# Latest content was relocated to https://bintanvictor.wordpress.com. This old blog will be shutdown soon.

## Monday, June 9, 2014

### linear correlation - minefield

If 2 "thingies" A and B have a (linear) correlation of 0.3 (rather low), we can easily interpret it incorrectly.

* If A/B have a physical non-linear relationship, they are not independent but corr will be low. Corr coeff measures Linear relationship only. Stat risk has a lot to say about this.
* if sample size is small, then the calculated corr may not reflect the true population corr
** if we take many, many large samples, the true corr would emerge.
* As [[[Prem Mann]] points out, there may not be a causal relationship between A and B even if corr is high.

The most common confusion in my mind is the context.
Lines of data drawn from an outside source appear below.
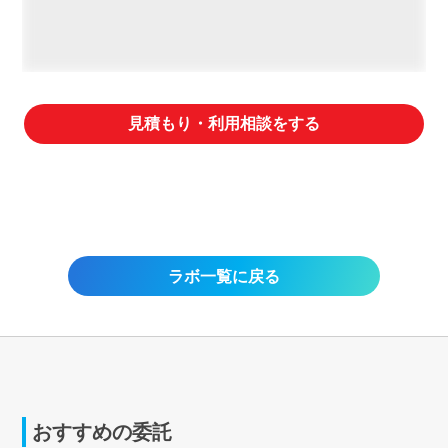
見積もり・利用相談をする
ラボ一覧に戻る
おすすめの委託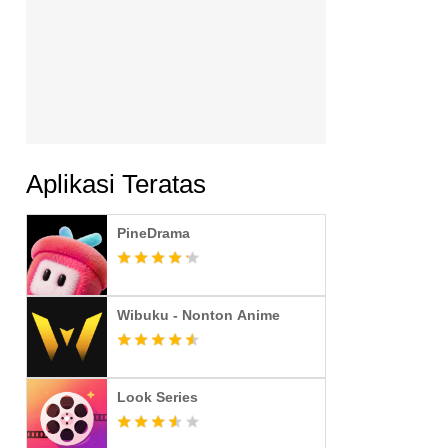
Aplikasi Teratas
PineDrama
Wibuku - Nonton Anime
Look Series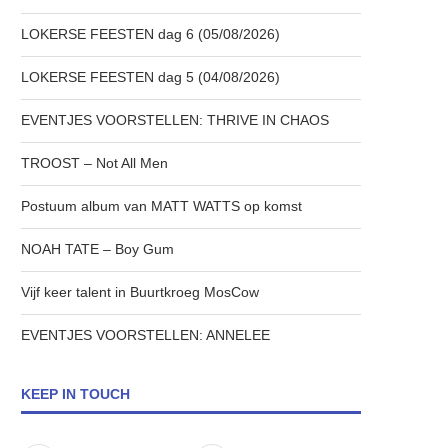
LOKERSE FEESTEN dag 6 (05/08/2026)
LOKERSE FEESTEN dag 5 (04/08/2026)
EVENTJES VOORSTELLEN: THRIVE IN CHAOS
TROOST – Not All Men
Postuum album van MATT WATTS op komst
NOAH TATE – Boy Gum
Vijf keer talent in Buurtkroeg MosCow
EVENTJES VOORSTELLEN: ANNELEE
KEEP IN TOUCH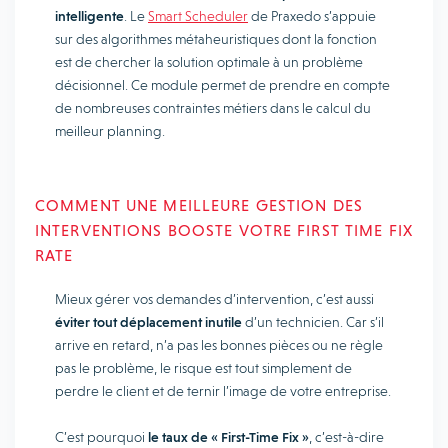
intelligente
. Le
Smart Scheduler
de Praxedo s’appuie
sur des algorithmes métaheuristiques dont la fonction
est de chercher la solution optimale à un problème
décisionnel. Ce module permet de prendre en compte
de nombreuses contraintes métiers dans le calcul du
meilleur planning.
COMMENT UNE MEILLEURE GESTION DES
INTERVENTIONS BOOSTE VOTRE FIRST TIME FIX
RATE
Mieux gérer vos demandes d’intervention, c’est aussi
éviter tout déplacement inutile
d’un technicien. Car s’il
arrive en retard, n’a pas les bonnes pièces ou ne règle
pas le problème, le risque est tout simplement de
perdre le client et de ternir l’image de votre entreprise.
C’est pourquoi
le taux de « First-Time Fix »
, c’est-à-dire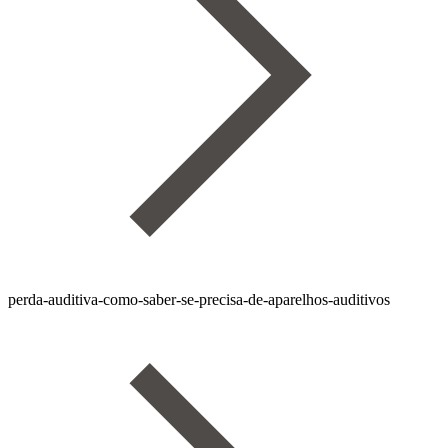
perda-auditiva-como-saber-se-precisa-de-aparelhos-auditivos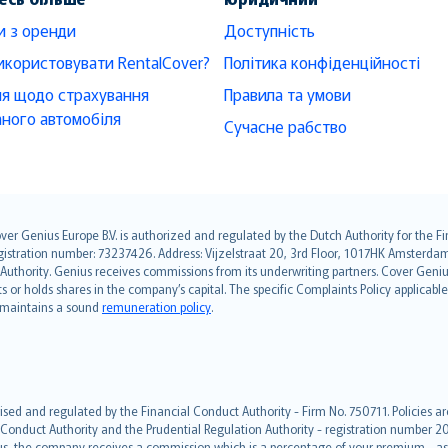
и з оренди
Доступність
икористовувати RentalCover?
Політика конфіденційності
я щодо страхування
Правила та умови
ного автомобіля
Сучасне рабство
over Genius Europe B.V. is authorized and regulated by the Dutch Authority for the
ation number: 73237426. Address: Vijzelstraat 20, 3rd Floor, 1017HK Amsterdam, t
s Authority. Genius receives commissions from its underwriting partners. Cover Gen
hts or holds shares in the company’s capital. The specific Complaints Policy applicab
. maintains a sound
remuneration policy
.
ised and regulated by the Financial Conduct Authority - Firm No. 750711. Policies a
 Conduct Authority and the Prudential Regulation Authority - registration number 20
us, the company receives a commission which is a percentage of your premium - ask 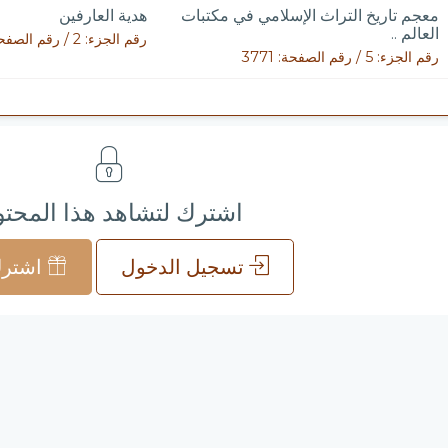
معجم تاريخ التراث الإسلامي في مكتبات
هدية العارفين
العالم ..
رقم الجزء: 2 / رقم الصفحة: 464
رقم الجزء: 5 / رقم الصفحة: 3771
اشترك لتشاهد هذا المحت
تسجيل الدخول
اشترك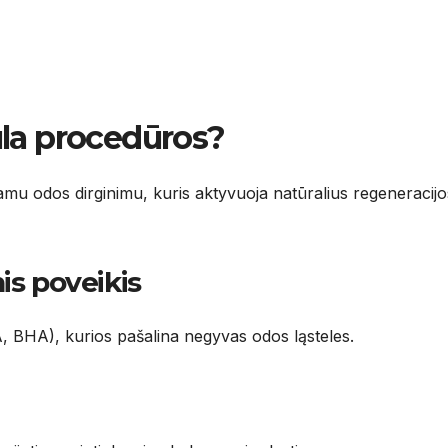
la procedūros?
mu odos dirginimu, kuris aktyvuoja natūralius regeneracijo
is poveikis
, BHA), kurios pašalina negyvas odos ląsteles.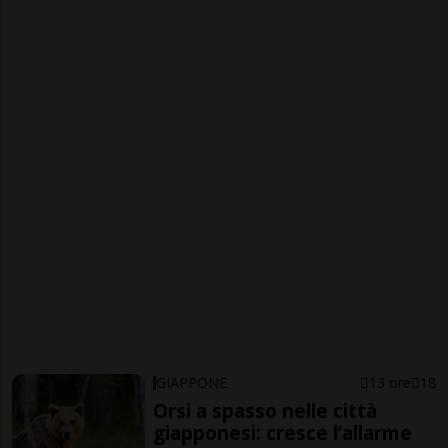
GIAPPONE
13 ore
18
Orsi a spasso nelle città
giapponesi: cresce l’allarme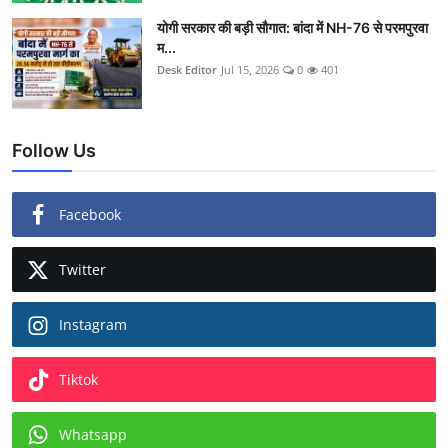
योगी सरकार की बड़ी सौगात: बांदा में NH-76 से परमपुरवा
म...
Desk Editor
Jul 15, 2026
0
401
Follow Us
Facebook
Twitter
Instagram
Tiktok
Whatsapp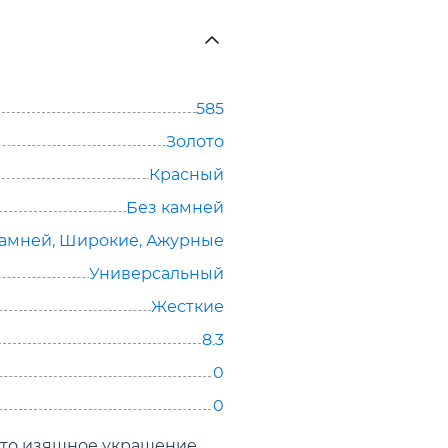
585
Золото
Красный
Без камней
камней
,
Широкие
,
Ажурные
Универсальный
Жесткие
8.3
0
0
это изящное украшение,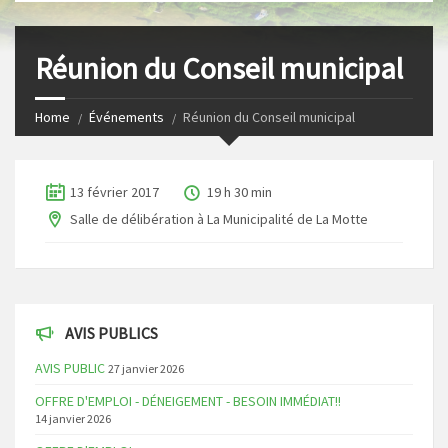
s
I
t
n
Réunion du Conseil municipal
Home
Événements
Réunion du Conseil municipal
13 février 2017
19 h 30 min
Salle de délibération à La Municipalité de La Motte
AVIS PUBLICS
AVIS PUBLIC
27 janvier 2026
OFFRE D'EMPLOI - DÉNEIGEMENT - BESOIN IMMÉDIAT!!
14 janvier 2026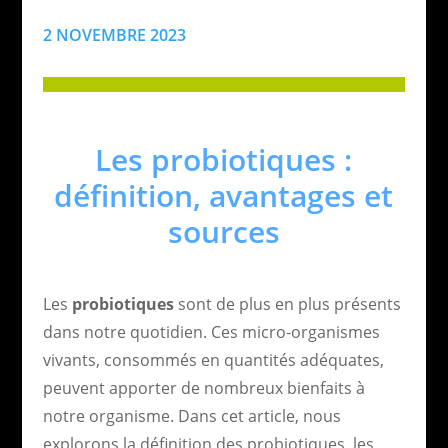
2 NOVEMBRE 2023
Les probiotiques :
définition, avantages et
sources
Les
probiotiques
sont de plus en plus présents
dans notre quotidien. Ces micro-organismes
vivants, consommés en quantités adéquates,
peuvent apporter de nombreux bienfaits à
notre organisme. Dans cet article, nous
explorons la définition des probiotiques, les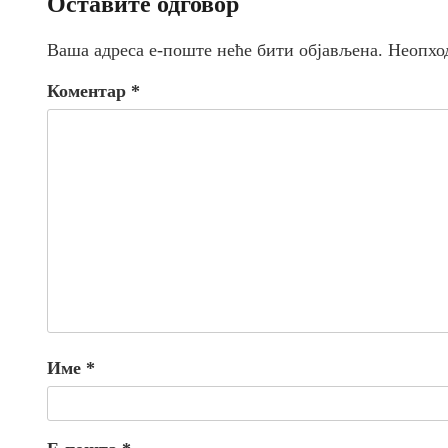
Оставите одговор
Ваша адреса е-поште неће бити објављена.
Неопхо
Коментар
*
Име
*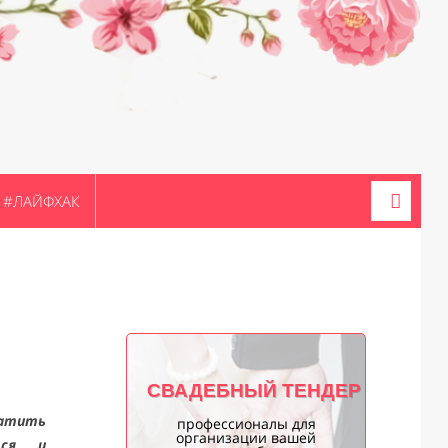
#ЛАЙФХАК
О
СВАДЕБНЫЙ ТЕНДЕР
ратить
профессионалы для
организации вашей
ься и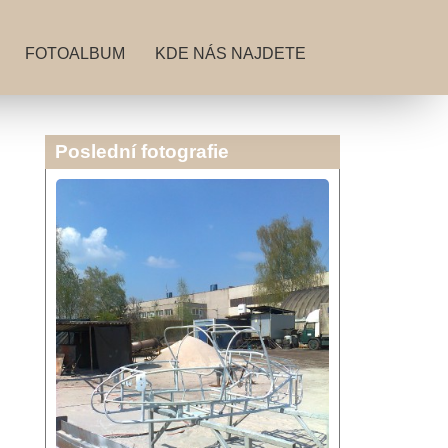
FOTOALBUM
KDE NÁS NAJDETE
Poslední fotografie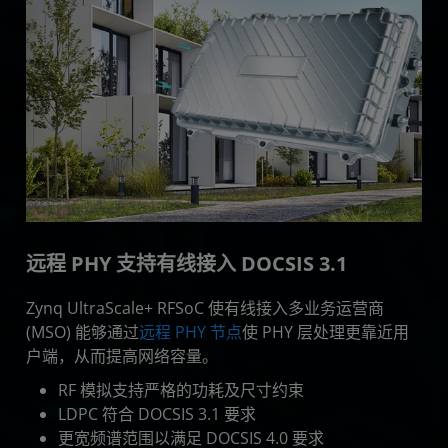
远程 PHY 支持有线接入 DOCSIS 3.1
Zynq UltraScale+ RFSoC 使有线接入多业务运营商
(MSO) 能够通过
远程 PHY 节点
使 PHY 层处理更靠近用
户端，从而提高网络容量。
RF 模拟支持严格的功耗及尺寸约束
LDPC 符合 DOCSIS 3.1 要求
更宽频谱范围以满足 DOCSIS 4.0 要求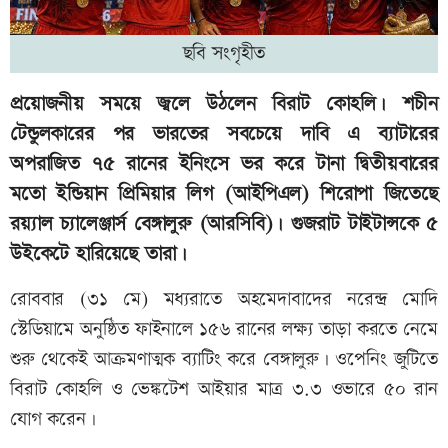
ছবি সংগৃহীত
প্রয়োজনীয় সময়ে জ্বলে উঠলেন বিরাট কোহলি। শচীন
টেন্ডুলকারের পর ভারতের সবচেয়ে দাবি এ ব্যাটারের
অপরাজিত ৭৫ রানের ইনিংসে ভর করে টানা দ্বিতীয়বারের
মতো ইন্ডিয়ান প্রিমিয়ার লিগ (আইপিএল) শিরোপা জিতেছে
রয়্যাল চ্যালেঞ্জার্স বেঙ্গালুরু (আরসিবি)। গুজরাট টাইটান্সকে ৫
উইকেটে হারিয়েছে তারা।
রোববার (৩১ মে) মধ্যরাতে অহমেদাবাদের নরেন্দ্র মোদি
স্টেডিয়ামে অনুষ্ঠিত ফাইনালে ১৫৬ রানের লক্ষ্য তাড়া করতে নেমে
শুরু থেকেই আক্রমণাত্মক ব্যাটিং করে বেঙ্গালুরু। ওপেনিং জুটিতে
বিরাট কোহলি ও ভেঙ্কটেশ আইয়ার মাত্র ৩.৩ ওভারে ৫০ রান
যোগ করেন।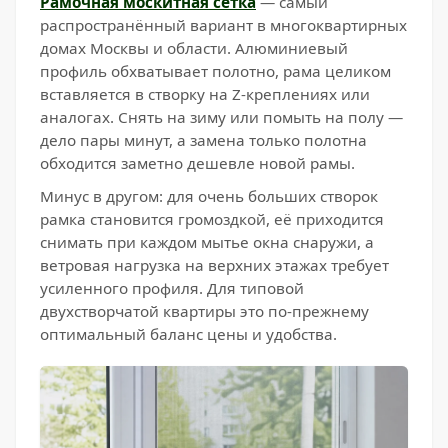
Рамочная москитная сетка
— самый
распространённый вариант в многоквартирных
домах Москвы и области. Алюминиевый
профиль обхватывает полотно, рама целиком
вставляется в створку на Z-креплениях или
аналогах. Снять на зиму или помыть на полу —
дело пары минут, а замена только полотна
обходится заметно дешевле новой рамы.
Минус в другом: для очень больших створок
рамка становится громоздкой, её приходится
снимать при каждом мытье окна снаружи, а
ветровая нагрузка на верхних этажах требует
усиленного профиля. Для типовой
двухстворчатой квартиры это по-прежнему
оптимальный баланс цены и удобства.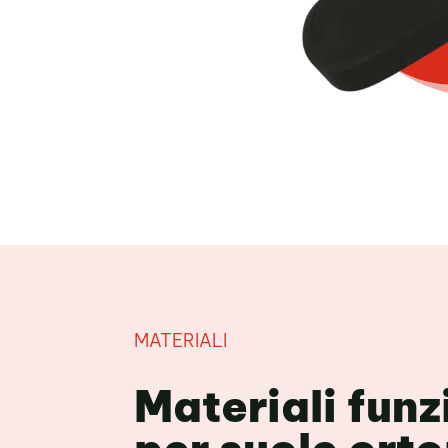
MATERIALI
Materiali funz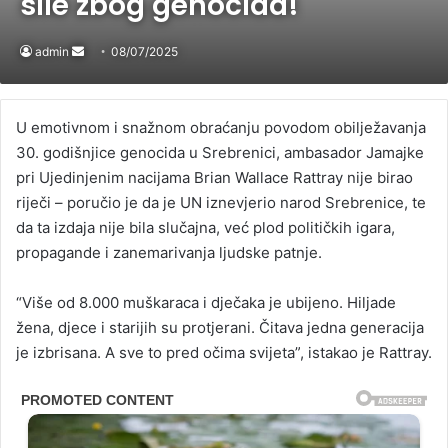
sile zbog genocida!
admin
Send
08/07/2025
an
email
U emotivnom i snažnom obraćanju povodom obilježavanja
30. godišnjice genocida u Srebrenici, ambasador Jamajke
pri Ujedinjenim nacijama Brian Wallace Rattray nije birao
riječi – poručio je da je UN iznevjerio narod Srebrenice, te
da ta izdaja nije bila slučajna, već plod političkih igara,
propagande i zanemarivanja ljudske patnje.
“Više od 8.000 muškaraca i dječaka je ubijeno. Hiljade
žena, djece i starijih su protjerani. Čitava jedna generacija
je izbrisana. A sve to pred očima svijeta”, istakao je Rattray.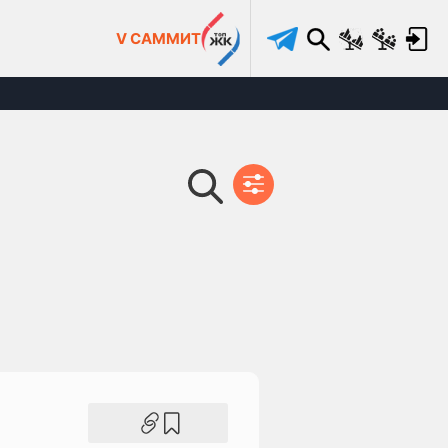
V САММИТ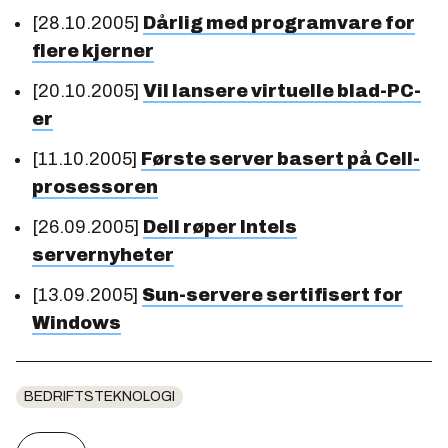
[28.10.2005]
Dårlig med programvare for
flere kjerner
[20.10.2005]
Vil lansere virtuelle blad-PC-
er
[11.10.2005]
Første server basert på Cell-
prosessoren
[26.09.2005]
Dell røper Intels
servernyheter
[13.09.2005]
Sun-servere sertifisert for
Windows
BEDRIFTSTEKNOLOGI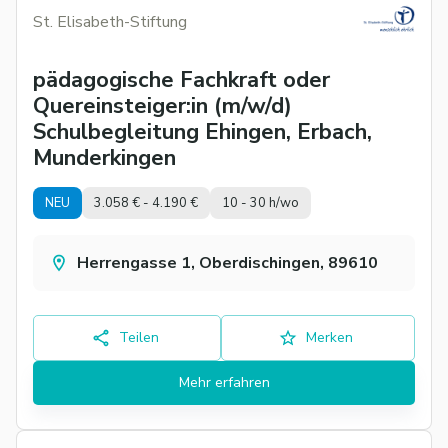
St. Elisabeth-Stiftung
pädagogische Fachkraft oder
Quereinsteiger:in (m/w/d)
Schulbegleitung Ehingen, Erbach,
Munderkingen
NEU
3.058 € - 4.190 €
10 - 30 h/wo
Herrengasse 1, Oberdischingen, 89610
Teilen
Merken
Mehr erfahren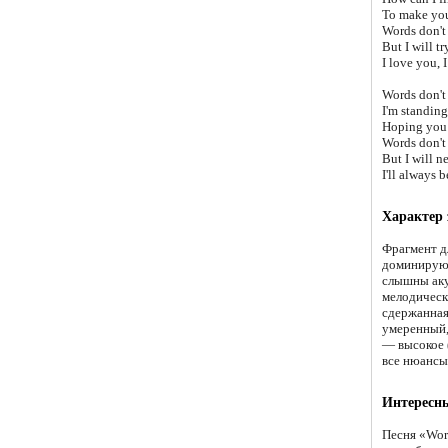
To make you 
Words don't
But I will tr
I love you, I
Words don't
I'm standing
Hoping you 
Words don't
But I will n
I'll always 
Характер
Фрагмент д
доминирующ
слышны аку
мелодическ
сдержанная
умеренный,
— высокое 
все нюансы
Интересн
Песня «Wor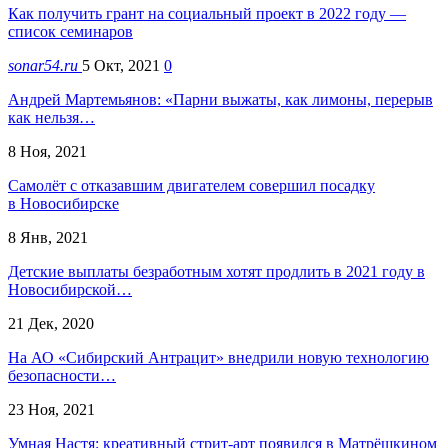
Как получить грант на социальный проект в 2022 году —
список семинаров
sonar54.ru
5 Окт, 2021
0
Андрей Мартемьянов: «Парни выжаты, как лимоны, перерыв
как нельзя…
8 Ноя, 2021
Самолёт с отказавшим двигателем совершил посадку
в Новосибирске
8 Янв, 2021
Детские выплаты безработным хотят продлить в 2021 году в
Новосибирской…
21 Дек, 2020
На АО «Сибирский Антрацит» внедрили новую технологию
безопасности…
23 Ноя, 2021
Умная Настя: креативный стрит-арт появился в Матрёшкином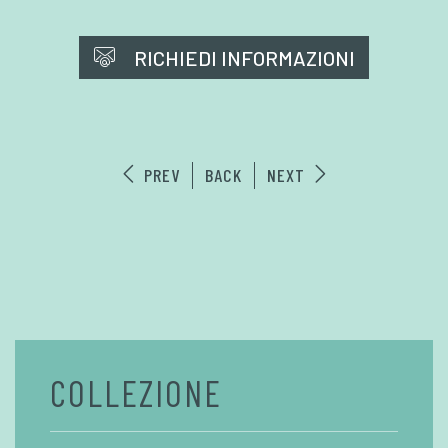
RICHIEDI INFORMAZIONI
PREV
BACK
NEXT
COLLEZIONE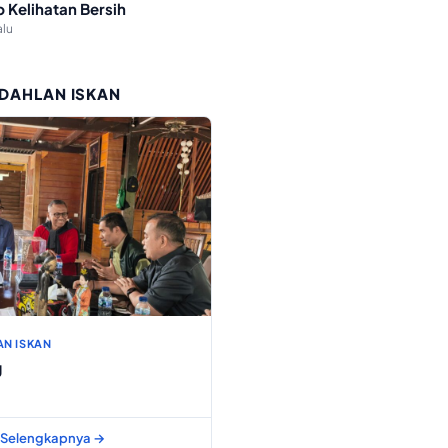
p Kelihatan Bersih
alu
 DAHLAN ISKAN
AN ISKAN
g
Selengkapnya →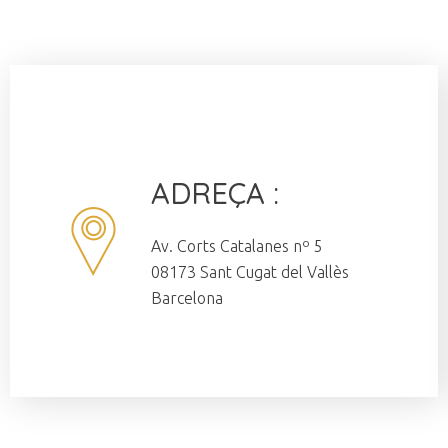
ADREÇA :
Av. Corts Catalanes nº 5
08173 Sant Cugat del Vallès
Barcelona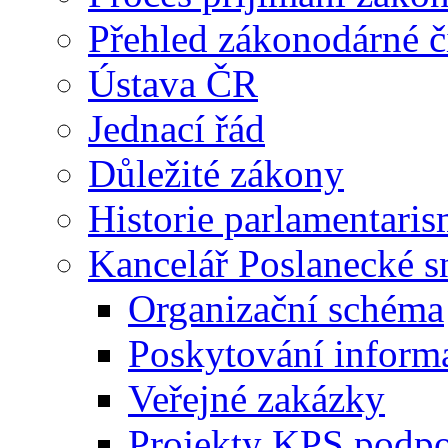
Přehled zákonodárné č
Ústava ČR
Jednací řád
Důležité zákony
Historie parlamentaris
Kancelář Poslanecké 
Organizační schéma
Poskytování inform
Veřejné zakázky
Projekty KPS podp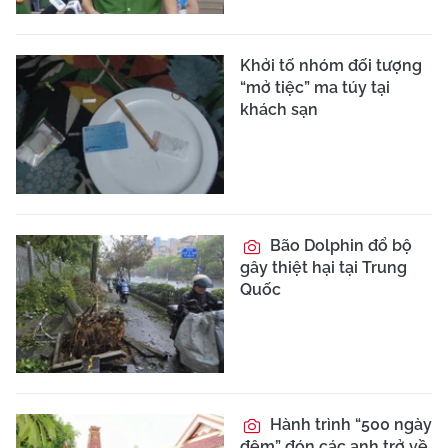
Khởi tố nhóm đối tượng
“mở tiệc” ma túy tại
khách sạn
Bão Dolphin đổ bộ
gây thiệt hại tại Trung
Quốc
Hành trình “500 ngày
đêm” đón các anh trở về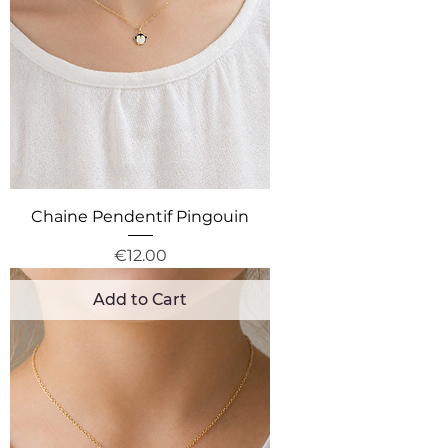
Chaine Pendentif Pingouin
Price
€12.00
Add to Cart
The 0.3 corr is typically calculated from a sample, but when folks say A and B are weakly correlated, they usually refer to the population. They say things like when A increases , we are likely to see B increase too. We automatically assume some causality.

Due to the factors mentioned above, an observed low corr often doesn't mean A/B's independence in the population (a healthy blood pressure reading doesn't prove complete health). However, an observed strong corr often represents a good evidence of real corr within the population, provided the sample is statistically significant. Here's a classic example. Your friend stares at your head from behind. In each experiment, she either stares (1) or looks away (0). You guess.

A = the actual 1/0

For a small sample of 10, you may see strong correlation between A and B. You feel you could sense the stare from behind. In a large sample, corr is probably 0.

Understanding the concept of corr is simpler within natural processes -- we could repeat experiments to infer the population corr. However in most economic problems the A/B thingies are influenced by human decisions. So it's harder to "manage". The population corr may change over time, or change with gender, or change with nationality. For example, if we take 2 samples, then sample 1 may be from a population with mostly young Asian girls, and sample2 may be from a different population. Then unknown to us, the first population's corr could differ from the 2nd population's.